EXERCISE INSTRUCTIONS. Every record below must come back exactly as written, with the images dropped.
** Opening DATA UNDER STUDY block **
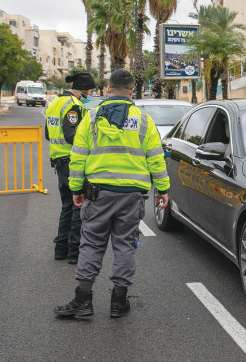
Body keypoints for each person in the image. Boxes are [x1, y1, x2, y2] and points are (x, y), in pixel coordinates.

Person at [54, 69, 169, 319]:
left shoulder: (91, 118)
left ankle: (83, 300)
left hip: (98, 194)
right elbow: (156, 158)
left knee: (92, 244)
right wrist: (162, 189)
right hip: (132, 196)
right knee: (125, 246)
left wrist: (76, 189)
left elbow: (78, 156)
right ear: (132, 91)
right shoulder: (144, 120)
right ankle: (118, 301)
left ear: (108, 89)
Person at [44, 70, 96, 265]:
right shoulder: (73, 105)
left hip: (59, 161)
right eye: (91, 91)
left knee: (67, 205)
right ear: (83, 89)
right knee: (77, 206)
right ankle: (74, 252)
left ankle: (61, 249)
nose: (91, 95)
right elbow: (71, 135)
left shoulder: (55, 102)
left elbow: (48, 134)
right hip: (72, 161)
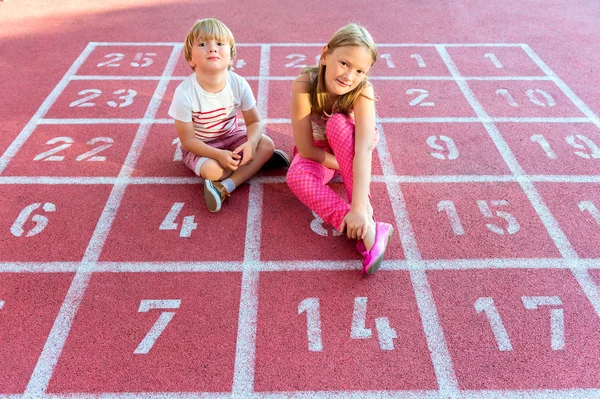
** Closing DATA UNDER STUDY block **
ANSWER TO THE EXERCISE.
Body keypoints for each person in the image. Boxes are [x1, y1, x2, y2] and points are (x, y), in pixel coordinates.

Person at [54, 69, 169, 319]:
left shoulder: (91, 118)
left ankle: (83, 300)
left hip: (98, 194)
right elbow: (156, 158)
left knee: (92, 244)
right wrist: (162, 189)
right hip: (132, 196)
right knee: (125, 246)
left wrist: (76, 189)
left elbow: (78, 156)
right ear: (132, 91)
right shoulder: (144, 120)
right ankle: (118, 301)
left ear: (108, 89)
Person at [44, 70, 96, 265]:
right shoulder: (73, 105)
left hip: (59, 161)
right eye: (91, 91)
left knee: (67, 205)
right ear: (83, 89)
right knee: (77, 206)
right ankle: (74, 252)
left ankle: (61, 249)
nose: (91, 95)
right elbow: (71, 135)
left shoulder: (55, 102)
left elbow: (48, 134)
right hip: (72, 161)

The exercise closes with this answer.